Allrecipes.com’s “You’ll Also Love” recommender system aligns with their target users’ key goals in many ways. For instance, when I search for chicken and dumplings and click on the recipe whose picture most resembles the version that I remember loving, the recommender system exclusively shows me other chicken and dumplings recipes. This might be slightly different if I were a user that rated and reviewed recipes, but since I rarely participate in that kind of consumer behavior, I have to assume recipes with similar names have the highest priority of being recommended no matter what you’ve rated/reviewed.

It’s important that recipes with similar names are recommended first because when you do your initial search, the names of the recipes returned can be quite similar (so much so that you often see Roman numerals in them), and the photos are often amateur. So it can take a lot of clicks to find the recipe that most aligns with your goals, and you’ll want other options to be readily available the second you determine the recipe you clicked on isn’t for you. Allrecipes.com makes that very possible by filling the top recommendations with recipes with similar names.

Reverse Engineering Attempt:

Some of the words in a recipe’s name appear to be deprioritized. For instance, the chicken and dumplings recipe I clicked on had “Super Easy” in the name, and variations of that phrase are very common on Allrecipes.com. The recommender system probably ignores those common phrases and focuses on the nouns in the name on purpose. That way, it doesn’t just show me any easy recipe.

We know from Wikipedia that the co-founders of Allrecipes.com were originally inspired to create the site because they “had trouble finding their favorite cookie recipes on the Internet.” So the first user they had in mind was someone like me, someone who enjoyed something prepared a certain way in the past and now wants to cook that dish that exact same way again.
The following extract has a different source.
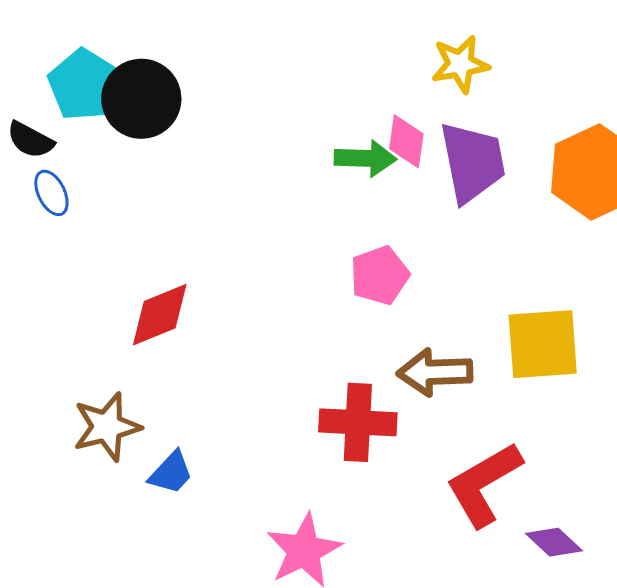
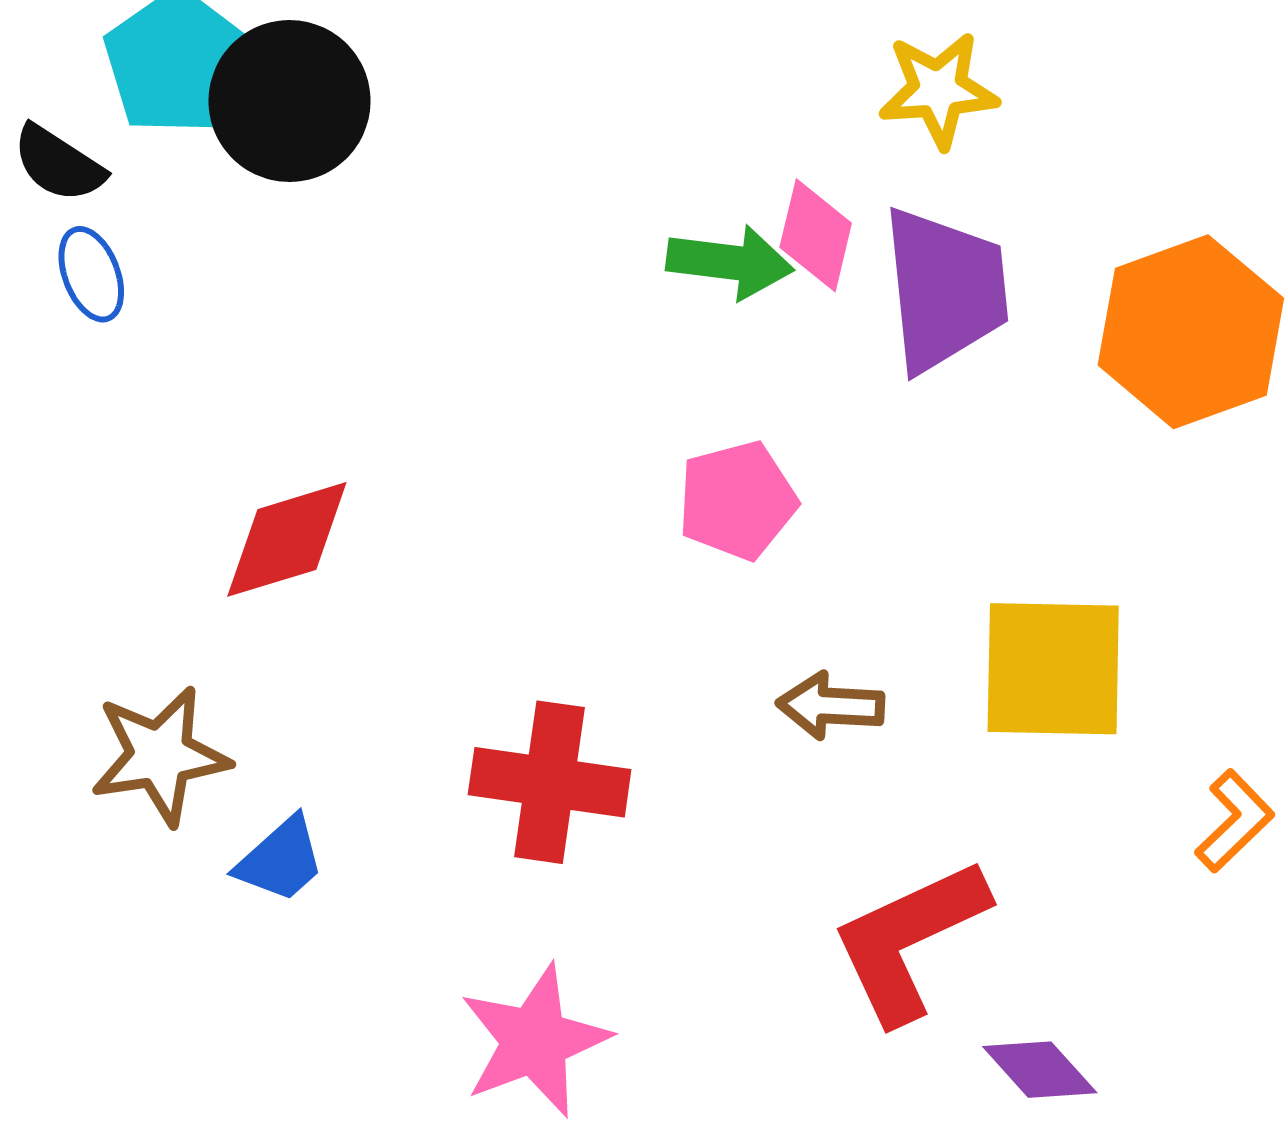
brown arrow: (435, 372) -> (831, 706), size x0.7
red cross: (358, 422) -> (550, 782), moved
So they knew people would typically have to look through a lot of recipes to find the right one, and the way the recommender system works keeps that in mind.

Improvement Suggestions:

One improvement they might consider is that if you clicked on a recipe that declared itself easy, other recipes with easy in the name should come first in the list of recommendations if the nouns in both names also match. So all the easy recipes would be clustered together if easy is a factor in what you first clicked on.

If the recommendations included say side dishes people commonly like to eat with what you search for, other recipes submitted by the same community member, or other recipes popular with people who rated/reviewed this recipe highly, it might be helpful to other kinds of cooks. But that would actually slow the users I first identified down. They’re more likely to find what they want and less likely to run out of options before they do with the current system. So the recommendation system might benefit from always including at least one or two recipes that are not similar name matches, but it should still heavily favor those close name matches above other worthwhile recommendations. This can be accomplished by giving weight levels to recommendations based on how the system came up with them. Name matches might be weighted 0.7, while appropriate sides/recipes from the same community member/other recipes popular with people who rated/reviewed that recipe might each be weighted 0.1. So you always get some mix, not just exact or similar name matches.

Another improvement could be efforts to bring users out of their cuisine silos and provide them with the joy of discovering something new. So if you searched for a Tex-Mex dish, perhaps some of the “You’ll Also Love” recommendations could be dishes from other South American cuisines. This can be accomplished by giving the distance between cuisines a measure and always providing at least a couple of recommendations that exist beyond, but close to, the group the dish you searched for is in. We would just have to adjust the weights of possible recommendations again.